Cet attentat particulièrement sanglant, revendiqué très rapidement par le porte-parole des talibans, Zabihullah Mujahid, via l'application WhatsApp, est l'un des plus meurtriers ayant ciblé Kaboul ces dernières années.
Troisième attentat en Afghanistan en l'espace d'une semaine
Toutes les vitres ont explosé dans un périmètre d'un kilomètre environ, relate notre correspondante en Afghanistan, Sonia Ghezali, qui a vu sur place des personnes blessées claudiquer, le visage ensanglanté, appuyées sur l'épaule d'une autre.
Notre consœur évoque aussi une femme transportée sur le dos d'un jeune homme, un individu en chaise roulante évacué, ou encore une ambulance porte ouverte sur un cadavre carbonisé sur une civière.
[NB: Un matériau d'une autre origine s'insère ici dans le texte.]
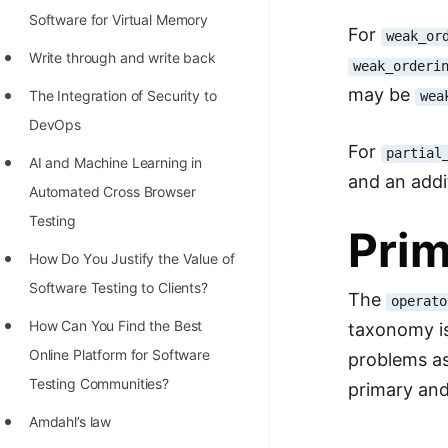
Software for Virtual Memory
For
weak_or
Write through and write back
weak_orderi
may be
The Integration of Security to
wea
DevOps
For
partial
AI and Machine Learning in
and an addi
Automated Cross Browser
Testing
Prim
Hоw Dо Yоu Justify the Vаlue оf
Sоftwаre Testing tо Clients?
The
operato
How Can You Find the Best
taxonomy is
Online Platform for Software
problems as
Testing Communities?
primary and
Amdahl’s law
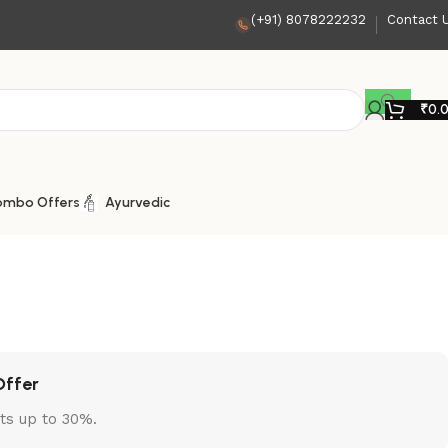
(+91) 8078222232
Contact 
₹
0.
ombo Offers
Ayurvedic
Offer
ts up to 30%.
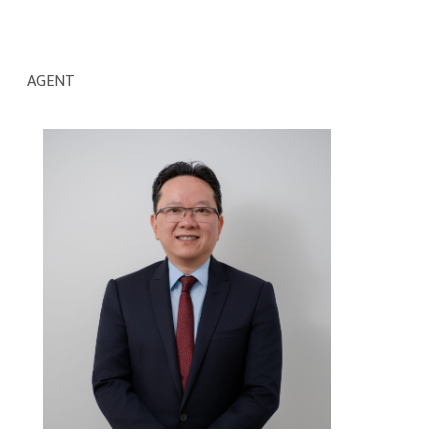
AGENT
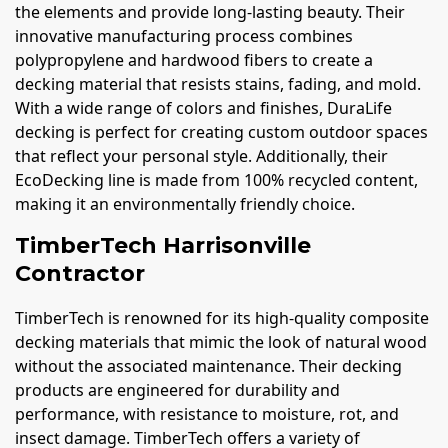
the elements and provide long-lasting beauty. Their
innovative manufacturing process combines
polypropylene and hardwood fibers to create a
decking material that resists stains, fading, and mold.
With a wide range of colors and finishes, DuraLife
decking is perfect for creating custom outdoor spaces
that reflect your personal style. Additionally, their
EcoDecking line is made from 100% recycled content,
making it an environmentally friendly choice.
TimberTech Harrisonville
Contractor
TimberTech is renowned for its high-quality composite
decking materials that mimic the look of natural wood
without the associated maintenance. Their decking
products are engineered for durability and
performance, with resistance to moisture, rot, and
insect damage. TimberTech offers a variety of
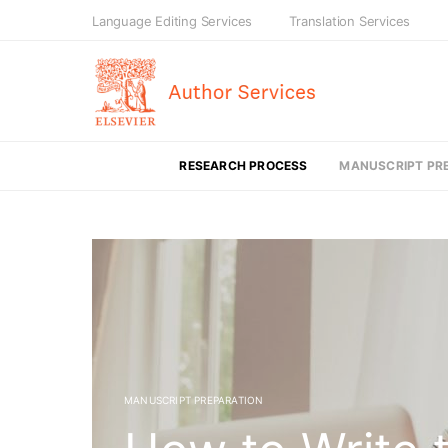
Language Editing Services
Translation Services
RESEARCH PROCESS
MANUSCRIPT PR
MANUSCRIPT PREPARATION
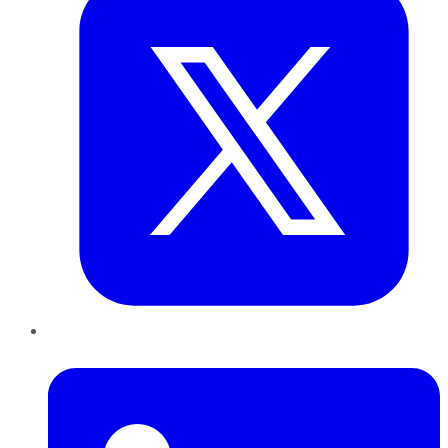
LinkedIn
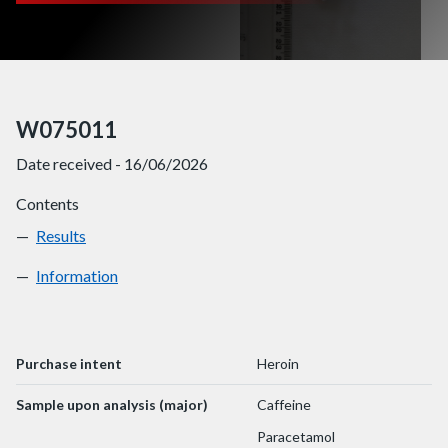
W075011
Date received - 16/06/2026
Contents
Results
W075011
Information
W075011
Purchase intent
Heroin
Sample upon analysis (major)
Caffeine
Paracetamol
La panique générale a duré pendant près d'une heure. A un moment, les photojournalistes présents sur place se sont mis à courir soudainement dans tous les sens, car la police venait de repérer une ambulance suspecte.
Pendant dix minutes, ils ont cru qu'il s'agissait d'un autre véhicule piégé. En début d'après-midi, la situation commençait à peine à se calmer mais des sirènes retentissaient toujours dans le quartier central de Shāre Naw.
C'est le troisième attentat en Afghanistan en une semaine. Samedi 20 janvier, les talibans avaient visé l'hôtel Intercontinental de Kaboul. Puis, mercredi, le groupe Etat islamique s'en était pris aux locaux de Save the Children à Jalalabad.